From Lemonade Mouth to Main Character Energy

Naomi Scott’s new album F.I.G. feels like the kind of release people wait years for without realizing they were waiting for it. Out now as her first full-length studio album, the project finally puts the spotlight where it belongs: on an artist who has been showing flashes of this moment for more than a decade.

Actress Naomi Scott attends “Lemonade Mouth” premiere. (Photo by Brian To/FilmMagic)

A lot of listeners first met Scott in Disney’s Lemonade Mouth back in 2011, where she played Mo and immediately stood out as one of the strongest voices in the room. That movie became a core memory for a generation, and for many fans it was the first sign that Scott had serious musical range. Since then, she has built a major acting career through Aladdin, Charlie’s Angels, and Smile 2, proving she could command massive screens and global audiences.

Now F.I.G. brings everything back to the music, and it lands like an artist kicking open a locked door.

A No-Skip Album in a Skip-Happy Era

Let’s get right to it: this album has no dead weight.

In an era where many records feel like five good songs buried inside sixteen tracks, F.I.G. keeps its foot on the gas. The project moves with purpose, energy, and style. Every track earns its place. Every song feels like it belongs there. You can run the whole thing straight through without reaching for the skip button once, which has become rarer than artists would like to admit.

That matters because sequencing still counts. Albums should feel like experiences, not playlists wearing disguises. F.I.G.understands that.

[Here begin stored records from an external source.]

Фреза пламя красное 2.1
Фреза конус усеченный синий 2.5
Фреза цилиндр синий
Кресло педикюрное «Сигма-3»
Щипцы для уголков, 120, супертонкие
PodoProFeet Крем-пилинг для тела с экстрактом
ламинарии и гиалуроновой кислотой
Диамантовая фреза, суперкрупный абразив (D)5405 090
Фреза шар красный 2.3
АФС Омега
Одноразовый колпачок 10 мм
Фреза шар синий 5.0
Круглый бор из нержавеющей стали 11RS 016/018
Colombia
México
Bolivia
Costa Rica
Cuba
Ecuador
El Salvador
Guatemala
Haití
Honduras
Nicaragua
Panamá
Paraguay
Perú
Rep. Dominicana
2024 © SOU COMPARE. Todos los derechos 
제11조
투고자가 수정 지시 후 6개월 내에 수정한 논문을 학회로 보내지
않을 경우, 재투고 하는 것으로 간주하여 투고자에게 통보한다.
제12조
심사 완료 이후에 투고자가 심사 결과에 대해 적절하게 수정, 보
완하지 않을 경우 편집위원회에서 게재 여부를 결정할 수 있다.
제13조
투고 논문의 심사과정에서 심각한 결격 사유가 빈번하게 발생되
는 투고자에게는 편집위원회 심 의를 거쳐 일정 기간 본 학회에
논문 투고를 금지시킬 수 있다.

Previously released singles like “Rhythm,” “Cut Me Loose,” “Cherry,” “Sweet Nausea,” and “Losing You” already suggested Scott was onto something strong. Inside the album, they hit even harder. “Cherry” is immediate and addictive. “Rhythm” carries a pulse that feels built for repeat listens. “Cut Me Loose” adds tension and release. “Losing You” brings emotional weight without dragging the tempo into the ground.

There is no waiting around for track seven to save the album. It starts strong and keeps going.

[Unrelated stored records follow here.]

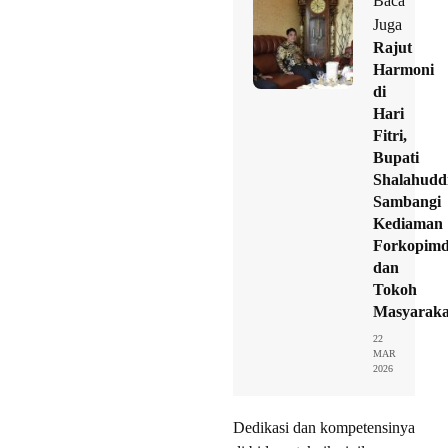
Baca
Juga
Rajut
Harmoni
di
Hari
Fitri,
Bupati
Shalahudd
Sambangi
Kediaman
Forkopim
dan
Tokoh
Masyaraka
22
MAR
2026
Dedikasi dan kompetensinya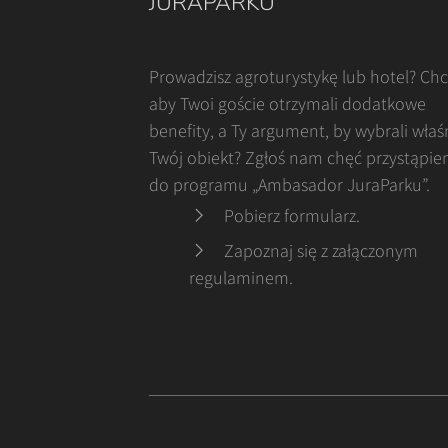
JURAPARKU
Prowadzisz agroturystykę lub hotel? Ch
aby Twoi goście otrzymali dodatkowe
benefity, a Ty argument, by wybrali właś
Twój obiekt? Zgłoś nam chęć przystąpie
do programu „Ambasador JuraParku”.
Pobierz formularz
.
Zapoznaj się z załączonym
regulaminem
.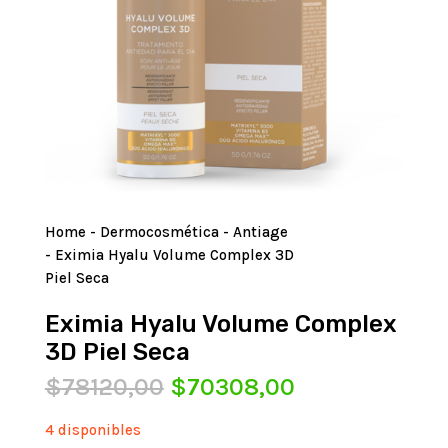
Home
-
Dermocosmética
-
Antiage
- Eximia Hyalu Volume Complex 3D
Piel Seca
Eximia Hyalu Volume Complex
3D Piel Seca
El
El
$
78120,00
$
70308,00
precio
precio
original
actual
4 disponibles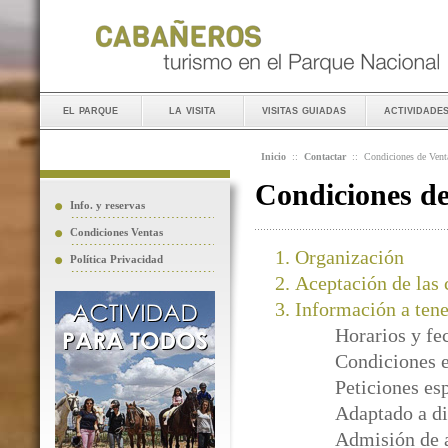
el parque
la visita
visitas guiadas
actividade
Inicio
::
Contactar
::
Condiciones de Vent
Condiciones d
Info. y reservas
Condiciones Ventas
Organización
Política Privacidad
Aceptación de las 
Información a tene
Horarios y fe
Condiciones e
Peticiones es
Adaptado a di
Admisión de 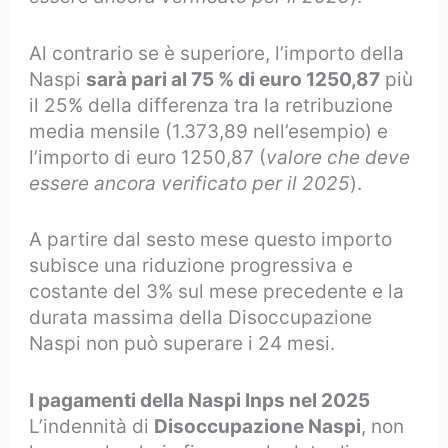
Al contrario se è superiore, l’importo della
Naspi
sarà pari al 75 % di euro 1250,87
più
il 25% della differenza tra la retribuzione
media mensile (1.373,89 nell’esempio) e
l’importo di euro 1250,87 (
valore che deve
essere ancora verificato per il 2025
).
A partire dal sesto mese questo importo
subisce una riduzione progressiva e
costante del 3% sul mese precedente e la
durata massima della Disoccupazione
Naspi non può superare i 24 mesi.
I pagamenti della Naspi Inps nel 2025
L’indennità di
Disoccupazione Naspi
, non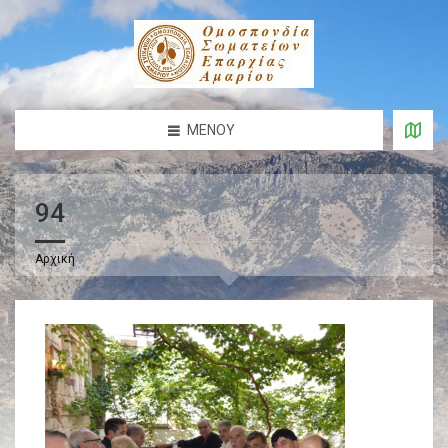
ΜΕΝΟΎ
94
Αρχική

Pop Star Presence, Not Side Project Energy

This is where F.I.G. really separates itself.

Sometimes when actors release albums, it can feel like a curiosity piece. A detour. A side mission between film sets. F.I.G.has none of that energy. This sounds like someone who takes music seriously and has been waiting for the right time to make the right statement.

Scott pulls from sleek pop, alternative R&B, retro textures, and polished electronic production without sounding like she is chasing trends. The record feels current, but it also has personality. That combination is harder to pull off than people think.

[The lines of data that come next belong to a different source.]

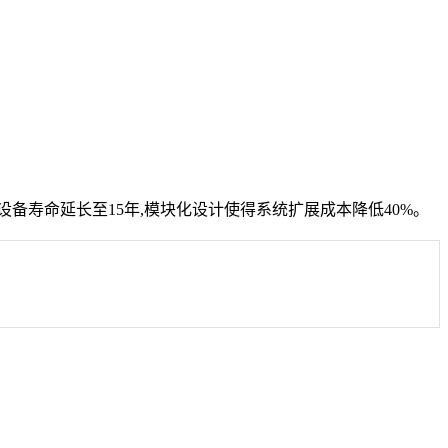
备寿命延长至15年,模块化设计使得系统扩展成本降低40%。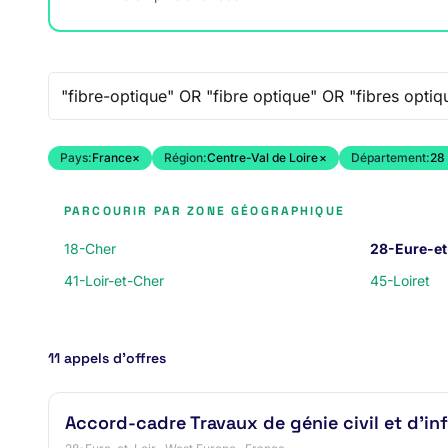
Recherche libre
Pays:
France
×
Région:
Centre-Val de Loire
×
Département:
28 
PARCOURIR PAR ZONE GÉOGRAPHIQUE
18-Cher
28-Eure-et
41-Loir-et-Cher
45-Loiret
11 appels d’offres
Accord-cadre Travaux de génie civil et d'i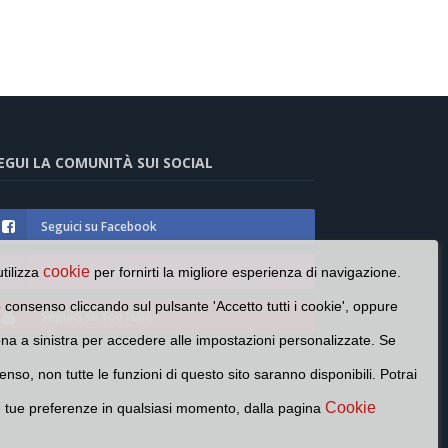
EGUI LA COMUNITÀ SUI SOCIAL
Seguici su Facebook
Seguici su Instagram
cookie
utilizza
per fornirti la migliore esperienza di navigazione.
o consenso cliccando sul pulsante 'Accetto tutti i cookie', oppure
Seguici su YouTube
cona a sinistra per accedere alle impostazioni personalizzate. Se
enso, non tutte le funzioni di questo sito saranno disponibili. Potrai
Cookie
e tue preferenze in qualsiasi momento, dalla pagina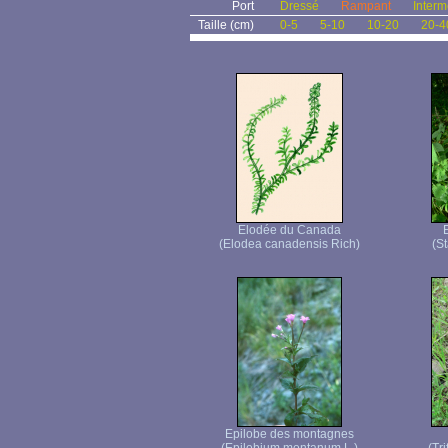
Port
Dressé
Rampant
Interm
Taille (cm)
0-5
5-10
10-20
20-4
Elodée du Canada
(Elodea canadensis Rich)
(St
Epilobe des montagnes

Naomi Scott performs onstage during Lollapalooza at Grant Park on August 02, 2025 in Chicago, Illinois. (Photo by Natasha Moustache/Getty Images)

Her voice stays at the center of everything. She knows when to let a hook glide, when to lean into emotion, and when to snap a line with confidence. There is range here, but more importantly, there is control. Nothing feels forced. Nothing feels over-performed.

Producer Lido helps shape the album’s sonic identity, and the pairing works. The production gives Scott room to move while keeping every track sharp and focused. The result is glossy where it should be glossy, intimate where it should be intimate, and catchy almost everywhere.

This is pop music with taste.

Naomi Scott Has Entered a New Era

There is something deeply satisfying about watching someone step fully into a lane they were always capable of owning.

For years, Naomi Scott has been one of those multi-talented artists people mention with a “she can really sing too” attached at the end. F.I.G. removes the “too.” Singing is not the side note anymore. It is the headline.

Naomi Scott attends the “Charlies Angels” UK Premiere at The Curzon Mayfair on November 20, 2019 in London, England. (Photo by Mike Marsland/WireImage)

And the best part is that the album is fun. It has replay value and it has confidence. It has songs you want to revisit because they actually feel good to listen to. That sounds simple, but it is a quality too many albums forget while trying to be important.

For longtime fans who remember Lemonade Mouth, there is a full-circle charm to hearing Scott arrive here. For newer listeners, this may feel like an introduction. Either way, the result is the same.

Naomi Scott has spent years proving she belongs in every room she enters and with F.I.G., she just built one of her own.